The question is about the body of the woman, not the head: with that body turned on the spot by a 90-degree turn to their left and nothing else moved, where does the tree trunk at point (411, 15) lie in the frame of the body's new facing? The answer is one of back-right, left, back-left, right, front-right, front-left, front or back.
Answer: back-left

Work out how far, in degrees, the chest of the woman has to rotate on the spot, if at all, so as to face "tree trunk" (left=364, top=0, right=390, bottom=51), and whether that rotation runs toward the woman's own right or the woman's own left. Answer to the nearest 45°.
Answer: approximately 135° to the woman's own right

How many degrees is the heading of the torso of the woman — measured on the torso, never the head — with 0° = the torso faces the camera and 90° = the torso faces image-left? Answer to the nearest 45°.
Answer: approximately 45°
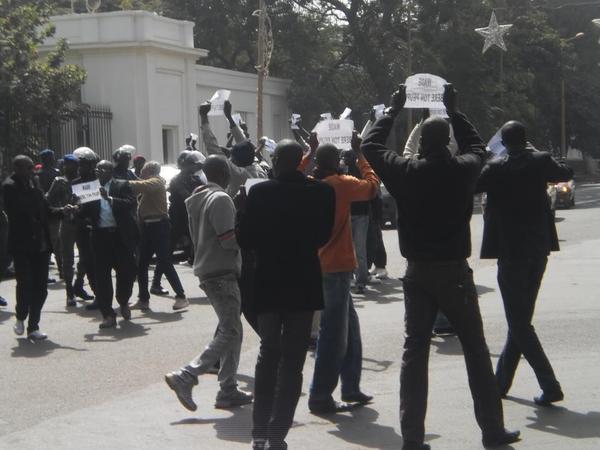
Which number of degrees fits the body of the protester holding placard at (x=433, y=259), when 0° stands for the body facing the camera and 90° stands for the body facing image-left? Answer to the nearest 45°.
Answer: approximately 180°

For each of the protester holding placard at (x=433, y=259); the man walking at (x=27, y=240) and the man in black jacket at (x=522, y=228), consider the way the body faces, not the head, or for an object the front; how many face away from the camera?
2

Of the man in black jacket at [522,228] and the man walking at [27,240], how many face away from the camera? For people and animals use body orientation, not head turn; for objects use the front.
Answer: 1

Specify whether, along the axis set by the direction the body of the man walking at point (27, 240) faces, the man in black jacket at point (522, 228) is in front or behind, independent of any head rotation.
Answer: in front

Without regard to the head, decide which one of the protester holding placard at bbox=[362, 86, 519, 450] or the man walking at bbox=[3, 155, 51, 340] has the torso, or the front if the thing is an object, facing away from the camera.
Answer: the protester holding placard

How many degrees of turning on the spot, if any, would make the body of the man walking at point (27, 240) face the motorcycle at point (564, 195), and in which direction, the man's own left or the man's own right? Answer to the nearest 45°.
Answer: approximately 90° to the man's own left

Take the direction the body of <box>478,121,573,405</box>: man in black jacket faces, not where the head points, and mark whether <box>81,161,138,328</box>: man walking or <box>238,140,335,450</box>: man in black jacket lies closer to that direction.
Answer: the man walking

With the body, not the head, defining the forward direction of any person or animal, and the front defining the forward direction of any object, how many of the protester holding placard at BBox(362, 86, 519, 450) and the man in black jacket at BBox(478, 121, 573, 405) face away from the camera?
2

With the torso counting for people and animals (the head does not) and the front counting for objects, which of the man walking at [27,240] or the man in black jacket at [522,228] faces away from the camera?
the man in black jacket

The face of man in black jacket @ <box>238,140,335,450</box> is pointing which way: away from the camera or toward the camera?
away from the camera

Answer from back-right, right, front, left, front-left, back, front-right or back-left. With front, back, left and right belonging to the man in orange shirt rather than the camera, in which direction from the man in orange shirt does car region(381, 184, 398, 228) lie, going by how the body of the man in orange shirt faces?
front-left

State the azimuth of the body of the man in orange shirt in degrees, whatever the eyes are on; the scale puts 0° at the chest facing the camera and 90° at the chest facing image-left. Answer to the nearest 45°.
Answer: approximately 225°

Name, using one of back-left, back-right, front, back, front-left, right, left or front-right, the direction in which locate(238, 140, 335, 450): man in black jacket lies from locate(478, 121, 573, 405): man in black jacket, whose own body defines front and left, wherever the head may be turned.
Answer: back-left

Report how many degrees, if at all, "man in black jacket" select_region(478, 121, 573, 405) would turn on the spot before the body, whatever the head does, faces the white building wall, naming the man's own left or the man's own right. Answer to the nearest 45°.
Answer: approximately 45° to the man's own left

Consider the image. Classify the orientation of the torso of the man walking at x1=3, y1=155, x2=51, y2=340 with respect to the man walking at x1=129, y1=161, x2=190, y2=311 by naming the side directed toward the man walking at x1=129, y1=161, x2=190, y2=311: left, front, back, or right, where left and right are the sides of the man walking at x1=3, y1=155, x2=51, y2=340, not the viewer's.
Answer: left

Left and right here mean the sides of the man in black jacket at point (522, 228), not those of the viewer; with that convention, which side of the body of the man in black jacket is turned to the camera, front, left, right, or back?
back
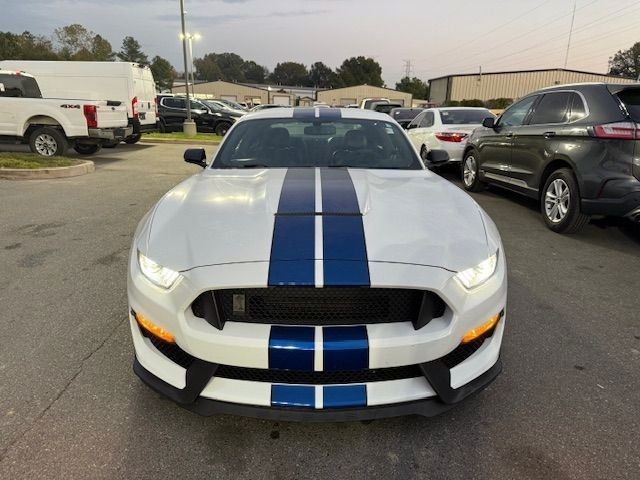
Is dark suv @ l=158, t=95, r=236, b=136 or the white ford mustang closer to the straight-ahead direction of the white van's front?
the dark suv

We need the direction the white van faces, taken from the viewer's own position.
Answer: facing away from the viewer and to the left of the viewer

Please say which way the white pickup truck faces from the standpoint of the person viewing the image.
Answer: facing away from the viewer and to the left of the viewer

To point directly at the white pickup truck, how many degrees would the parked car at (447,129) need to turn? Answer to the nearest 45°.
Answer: approximately 45° to its left

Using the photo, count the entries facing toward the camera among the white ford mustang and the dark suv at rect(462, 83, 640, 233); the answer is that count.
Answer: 1

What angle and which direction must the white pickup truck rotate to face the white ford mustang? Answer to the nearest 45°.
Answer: approximately 135° to its left

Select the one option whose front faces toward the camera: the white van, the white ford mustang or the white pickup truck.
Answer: the white ford mustang

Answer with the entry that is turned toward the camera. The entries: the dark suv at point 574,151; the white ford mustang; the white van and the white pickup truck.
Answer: the white ford mustang

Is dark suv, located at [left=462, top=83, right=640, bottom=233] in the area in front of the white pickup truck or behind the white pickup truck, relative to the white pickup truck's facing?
behind

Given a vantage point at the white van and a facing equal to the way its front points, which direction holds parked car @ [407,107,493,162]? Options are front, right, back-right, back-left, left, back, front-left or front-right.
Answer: back

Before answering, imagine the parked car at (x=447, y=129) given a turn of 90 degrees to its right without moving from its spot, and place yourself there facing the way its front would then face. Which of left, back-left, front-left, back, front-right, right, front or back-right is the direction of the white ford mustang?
back-right

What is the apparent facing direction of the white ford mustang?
toward the camera

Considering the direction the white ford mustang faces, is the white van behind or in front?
behind

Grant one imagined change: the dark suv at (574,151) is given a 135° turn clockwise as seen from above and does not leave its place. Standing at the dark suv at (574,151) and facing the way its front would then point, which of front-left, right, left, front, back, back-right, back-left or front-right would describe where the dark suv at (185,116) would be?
back-left

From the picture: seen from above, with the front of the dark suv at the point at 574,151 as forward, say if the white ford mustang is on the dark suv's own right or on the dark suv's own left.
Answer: on the dark suv's own left

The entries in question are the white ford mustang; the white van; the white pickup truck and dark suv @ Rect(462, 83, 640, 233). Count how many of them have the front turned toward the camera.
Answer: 1
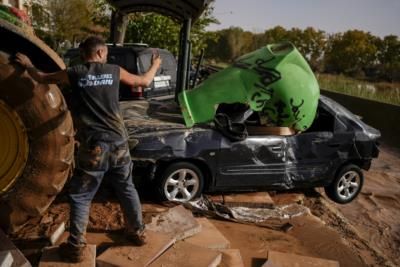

-- Exercise details --
Can you rewrite the part of the items that opens with the line containing "How many degrees is" and closes with the line containing "Answer: approximately 90°", changing "man in black jacket" to "man in dark jacket" and keeping everything else the same? Leave the pictures out of your answer.

-- Solved problem --
How many degrees is the heading of the torso of the woman — measured on the torso, never the head — with 0° = the torso faces the camera and 90° = the torso faces image-left? Answer to the nearest 45°.
Answer: approximately 45°
Which number of degrees fits the body of the protester holding placard at (x=433, y=259), when 0° stands for the body facing the camera and 90° stands for the body facing image-left? Answer to the nearest 45°.
Answer: approximately 180°

For each of the protester holding placard at (x=433, y=259); the man walking at (x=27, y=240) and the man in dark jacket at (x=522, y=228), consider the way the body faces, not the head, or for an object the front; how many face away from the camera?
2

Of the man in dark jacket at [522,228] and the man walking at [27,240], how many face away from the camera? For people and animals use body orientation, not head turn; for objects use the front.
Answer: 1

Specify whether, along the axis set by the direction the body of the man walking at point (27, 240) faces, the man in dark jacket at point (522, 228) is in front or behind, independent of any head rotation.
Answer: in front

Without regard to the head, decide which one of the protester holding placard at bbox=[362, 86, 519, 450] or the man walking at bbox=[3, 155, 51, 340] has the torso, or the front if the thing is an object, facing away from the camera.
Answer: the protester holding placard

How many degrees of turning on the spot, if any, would make the body of the man walking at point (27, 240) face the motorcycle at point (564, 195), and in which direction, the man's own left or the man's own right? Answer to the nearest 45°.
Answer: approximately 90° to the man's own left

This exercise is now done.